In the Die Hard franchise, Bruce Willis’ character ruins a lot of bad guys’ days. But one journalist says the actor also made it difficult to do her job and gave a restaurant a very hard time while she tried to navigate an interview.
Journalist Martha Frankel shared these claims on iHeartRadio’s new podcast entitled Haileywood. The program covers the time Willis bought the town of Hailey, Idaho in the ‘90s and started developing property for the area before dropping the project completely. Frankel discussed her own negative experience with the actor on the first episode of the podcast.

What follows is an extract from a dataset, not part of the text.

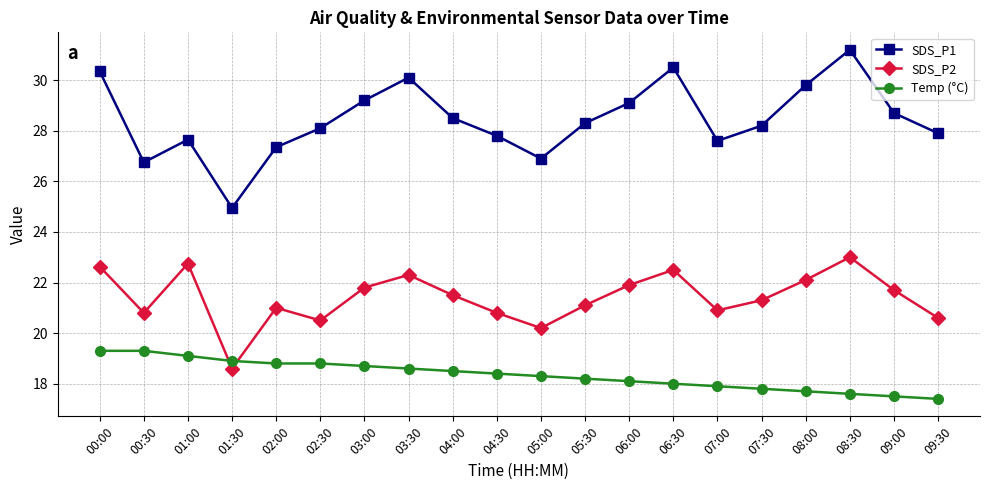

What is the minimum value shown in the chart?

17.4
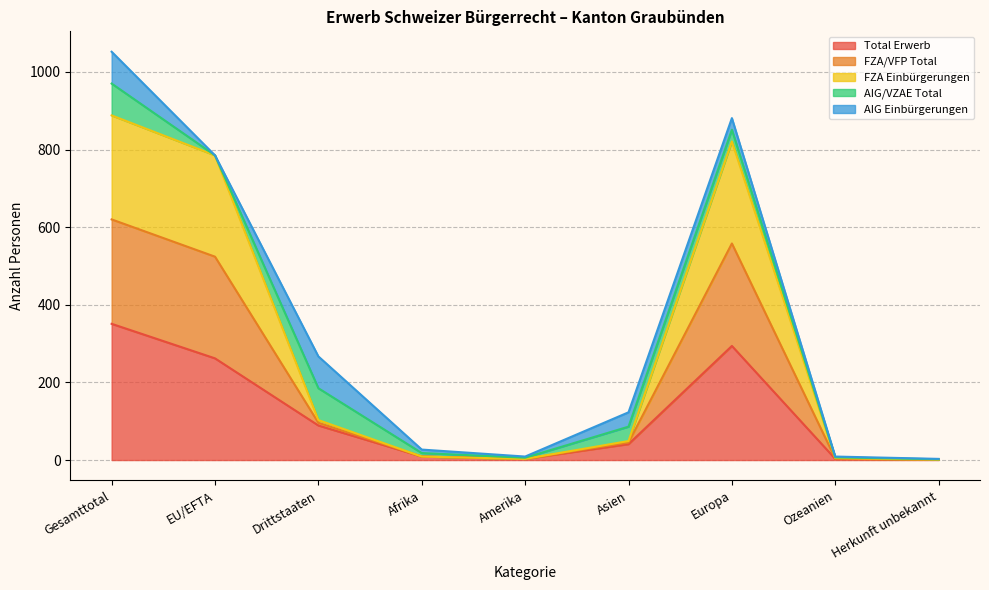

True or false: Total Erwerb and FZA Einbürgerungen cross at least once.

False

Bruce Willis gave Martha Frankel a nightmare interview experience
Host Dana Schwartz spoke with Frankel in episode one, His Own Private Idaho, taking listeners back to 1998, when she was instructed to secure and conduct an interview with Willis for London’s Movieline. Her ordeal, Frankel claimed, started before the interview proper even began; Willis reportedly took nine days to agree to the interview. Then, when the two did meet, Frankel claims she had a hard time seeing the side of Willis that could engage the audience.

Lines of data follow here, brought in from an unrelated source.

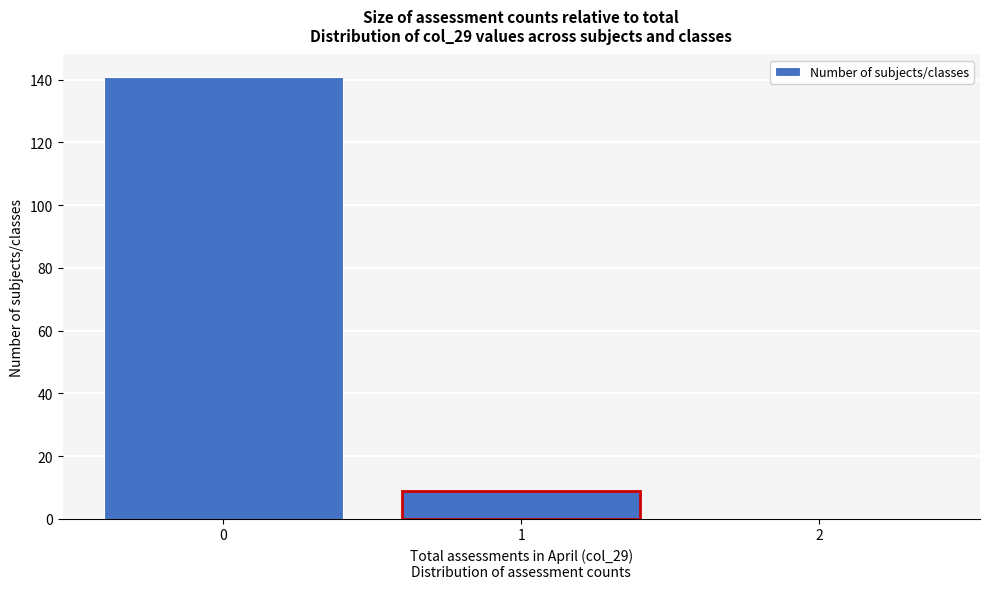

Reading left to right, transcribe this chart: for each bar, give the range it covers on the x-axis and its height. The values are not printed on the chart, so give them approximately, as read against the axis.

-0.5 to 0.5: 142
0.5 to 1.5: 10
1.5 to 2.5: 0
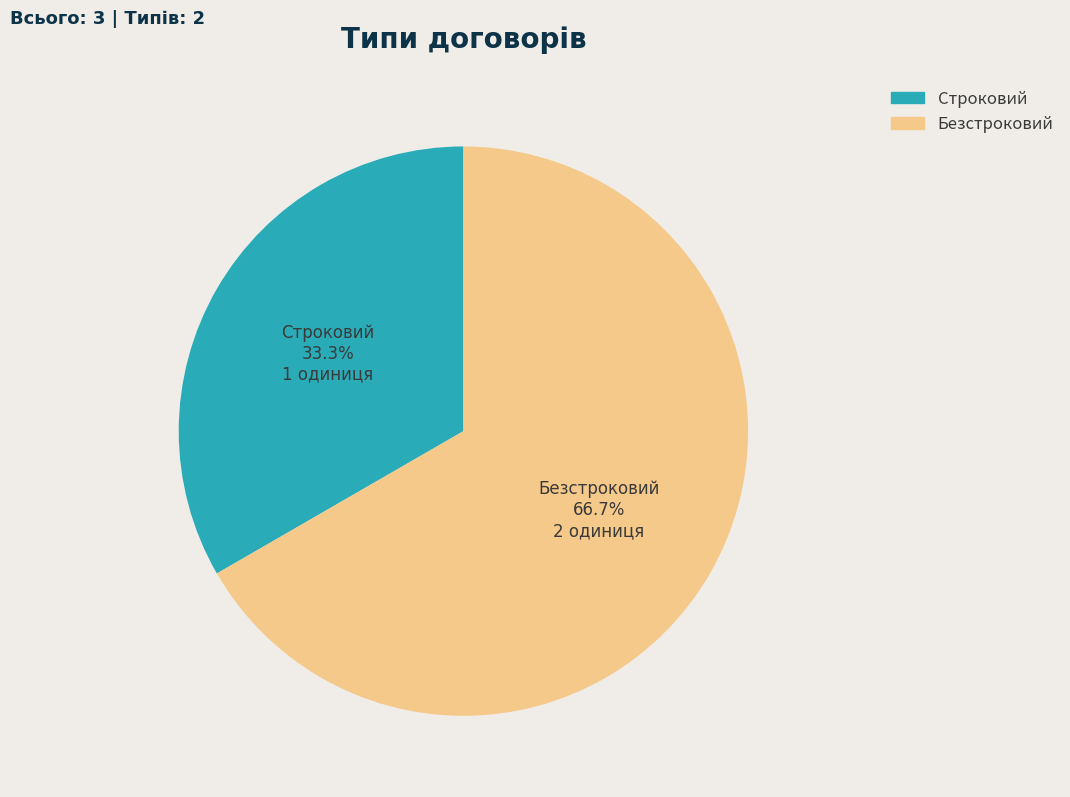

How many slices are in this pie chart?

2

By this point in the ‘90s, Willis secured his status as action hero icon as well as proven his potential for comedy with Moonlighting. However, Frankel recalled, he did not lean into any of her attempts at making the interview calming, relaxed, and friendly. “He didn’t really want to talk about anything,” she went on. “It was just a drag and he wasn’t fun and he wasn’t funny. And I know he’s all of those things. I had seen him in action. I know he can be that.”
A serious nightmare
Frankel got a different Bruce Willis throughout that interview, a “very serious” Willis. She called the experience “a nightmare” and shared she instead listened to Willis discuss the failure of Hudson Hawk, his failed 1991 musical. That discussion, he also insisted, was to stay off the record.

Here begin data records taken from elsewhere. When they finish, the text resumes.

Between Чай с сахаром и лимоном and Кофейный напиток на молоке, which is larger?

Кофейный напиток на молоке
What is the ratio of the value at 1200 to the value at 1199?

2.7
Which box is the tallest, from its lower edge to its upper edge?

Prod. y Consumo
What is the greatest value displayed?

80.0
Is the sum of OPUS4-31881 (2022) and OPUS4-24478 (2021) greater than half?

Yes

However, there was content not limited to Q&A that Frankel observed and would not keep off the record. The two spoke and went to a restaurant and Willis made the establishment close down during dinner hours “so that nobody would come over for his autograph.” On top of that, Frankel claimed, he did not provide a tip. In fact, “he didn’t throw $300 bucks on the table for the waiter. So I did.” Despite Willis’ measures to secure some distance between himself and potential fans, Frankel then noted, “You know what was the best thing? He walked in and out of that hotel and nobody said a word to him, nobody recognized him.”